Archive for category 3D printing
What happens is the hot (230C) plastic is laid down onto the old cold layer of plastic. Then the plastic cools and a new layer is laid on top. That layering builds up and shears, resulting in the plastic separating. To prevent this, one builds the parts inside a heated chamber. Why are there so few heated chambers on standard printers? Well, bad news, it is patented (expires in June 2020). Good news, not selling the product and can do it for my own things.
A key issue with the heated chamber is that it needs to be around 90C. This temperature is bad for motors and acrylic isn’t too strong at that temperature so I designed away. Above is the Version 3(ish). Version 0 first though!
Version 0 was a wooden structure mounted around the Kossal Delta printer. This design was cut out of wood and was mostly complete, but there were several key flaws with the whole setup. The largest being that the arms hit the frame and the holes in the frame were too large. This caused the whole design to fall apart and was taken apart shortly after being built. Didn’t even take a photo of it it was so bad.
Version 1. I removed some of the panels so you can see what is going on here. This was based off of the Prusa design. The bed would move along a set of rails while the Z would lift the X axis. I was planning on using door sealing brushes along the gaps to prevent air flow. In the end, this was a good design but required a lot of table space. The design was then changed.
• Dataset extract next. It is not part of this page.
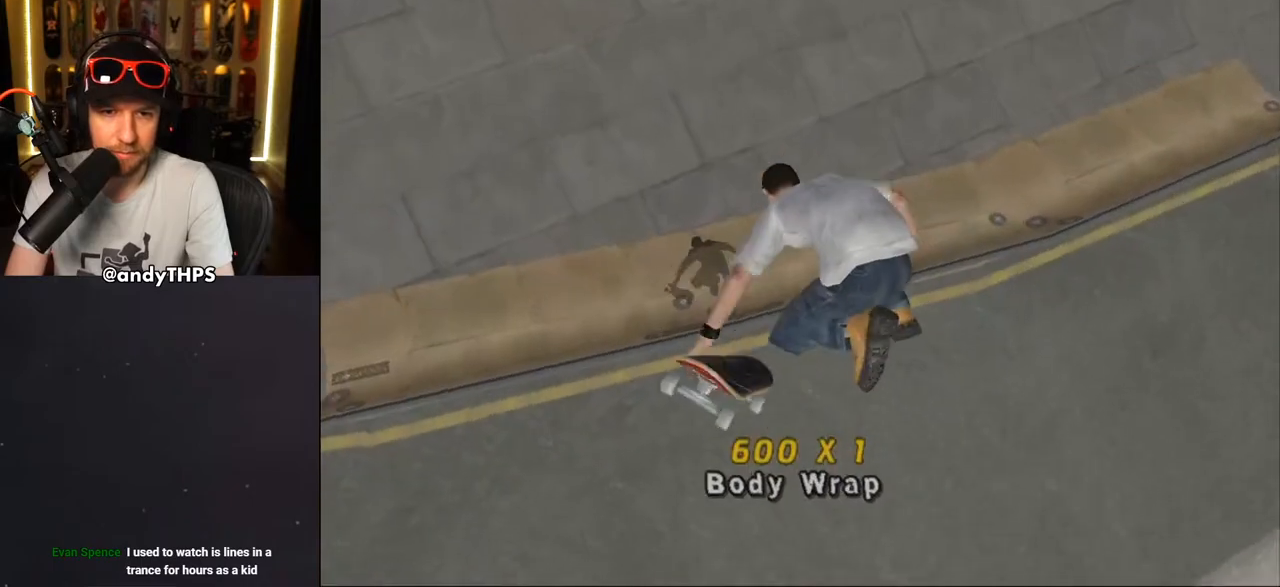
{"buttons": ["CROSS", "DPAD_RIGHT"], "left_stick": "center", "right_stick": "center", "events": [[417, "DPAD_RIGHT", "down"]]}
Version 2 was almost complete! I think there was a photo of it on a prior post. It is shaped like a house. The bed moves vertically while the head moves in the XY directions. The head is following a H Belt design. This design is good in theory, but requires very stiff joints to ensure that the carriage is moving correctly. This design is popular in the industrial quality machines, but wouldn’t work out too well. Too much shaking in the joints.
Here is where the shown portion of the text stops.